## EXERCISE
Below are records; the lines starting at the one with "if(en_i) begin" and ending at the one with "default: f = 1'bx;" must be reproduced exactly, both included. Pictures must not appear.
-- MATERIAL FOR THIS EXERCISE follows --
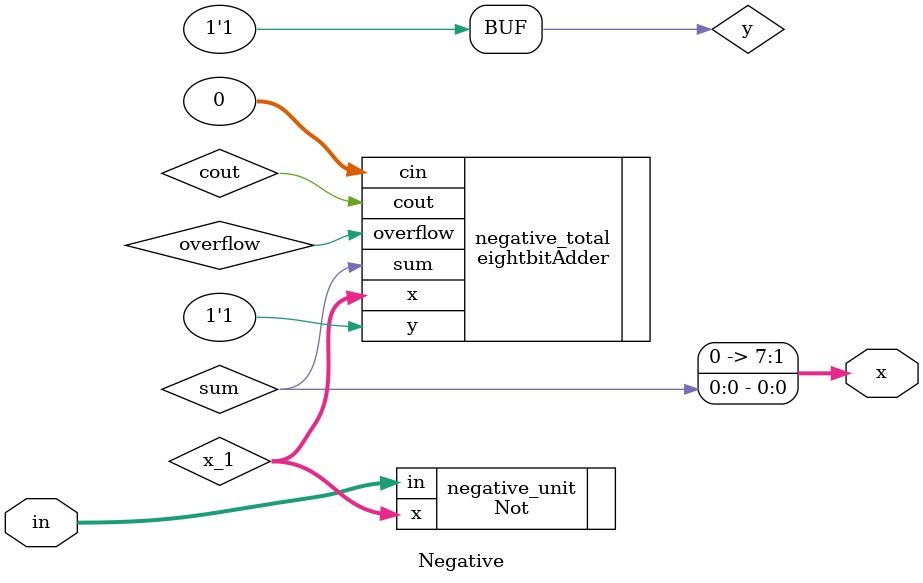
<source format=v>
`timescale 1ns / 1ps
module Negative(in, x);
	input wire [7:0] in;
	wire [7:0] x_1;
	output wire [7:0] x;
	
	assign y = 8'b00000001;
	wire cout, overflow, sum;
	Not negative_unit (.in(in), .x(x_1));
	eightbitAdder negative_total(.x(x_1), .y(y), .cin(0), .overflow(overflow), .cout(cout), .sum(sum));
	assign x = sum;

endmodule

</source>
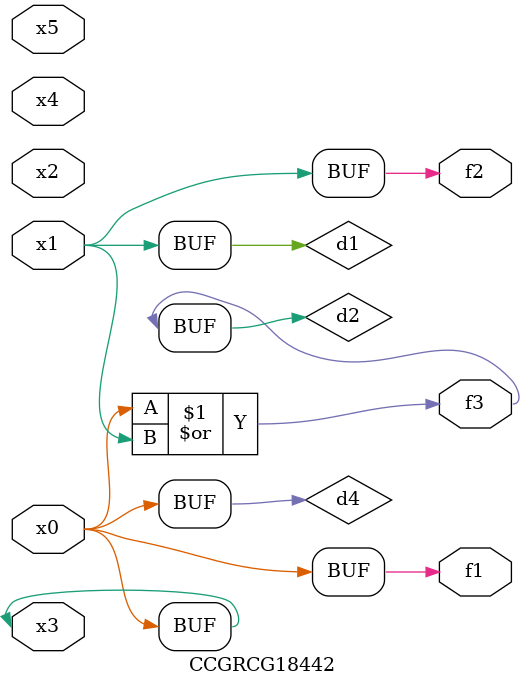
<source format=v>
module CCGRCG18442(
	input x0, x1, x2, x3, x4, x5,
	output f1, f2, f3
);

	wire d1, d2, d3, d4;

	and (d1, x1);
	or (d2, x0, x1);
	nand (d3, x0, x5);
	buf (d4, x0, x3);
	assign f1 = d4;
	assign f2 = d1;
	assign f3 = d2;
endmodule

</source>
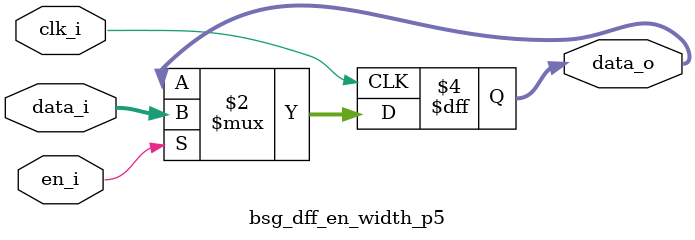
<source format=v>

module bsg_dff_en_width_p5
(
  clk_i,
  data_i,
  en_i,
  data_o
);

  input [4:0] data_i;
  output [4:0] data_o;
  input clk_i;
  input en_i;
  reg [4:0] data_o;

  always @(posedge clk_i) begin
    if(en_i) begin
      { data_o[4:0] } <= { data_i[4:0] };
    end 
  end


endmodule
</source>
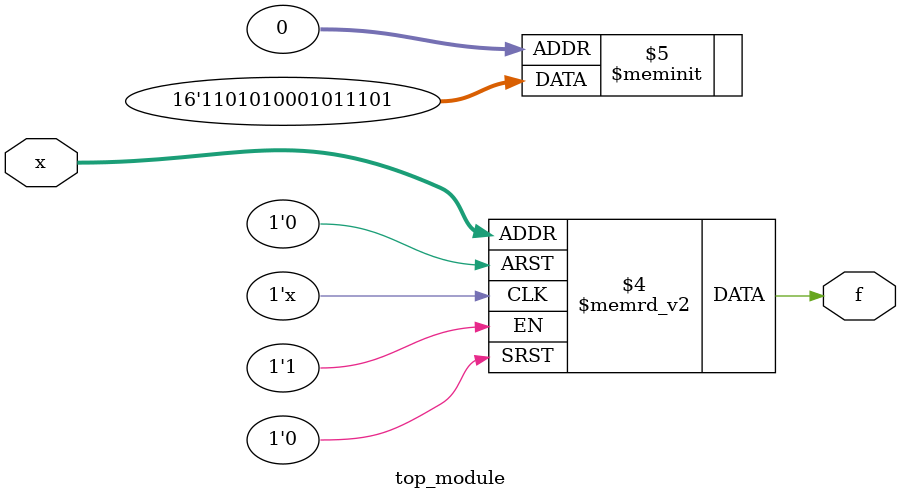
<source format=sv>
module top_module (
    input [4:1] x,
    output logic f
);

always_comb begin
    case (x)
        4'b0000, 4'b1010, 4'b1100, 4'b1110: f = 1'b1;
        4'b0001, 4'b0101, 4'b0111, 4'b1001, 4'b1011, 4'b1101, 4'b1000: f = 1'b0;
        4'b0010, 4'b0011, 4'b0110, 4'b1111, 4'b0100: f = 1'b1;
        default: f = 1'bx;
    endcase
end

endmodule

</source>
-- MATERIAL FOR THIS EXERCISE concluded --
## REPLY TO THE EXERCISE
    if(en_i) begin
      { data_o[4:0] } <= { data_i[4:0] };
    end 
  end


endmodule
</source>
<source format=sv>
module top_module (
    input [4:1] x,
    output logic f
);

always_comb begin
    case (x)
        4'b0000, 4'b1010, 4'b1100, 4'b1110: f = 1'b1;
        4'b0001, 4'b0101, 4'b0111, 4'b1001, 4'b1011, 4'b1101, 4'b1000: f = 1'b0;
        4'b0010, 4'b0011, 4'b0110, 4'b1111, 4'b0100: f = 1'b1;
        default: f = 1'bx;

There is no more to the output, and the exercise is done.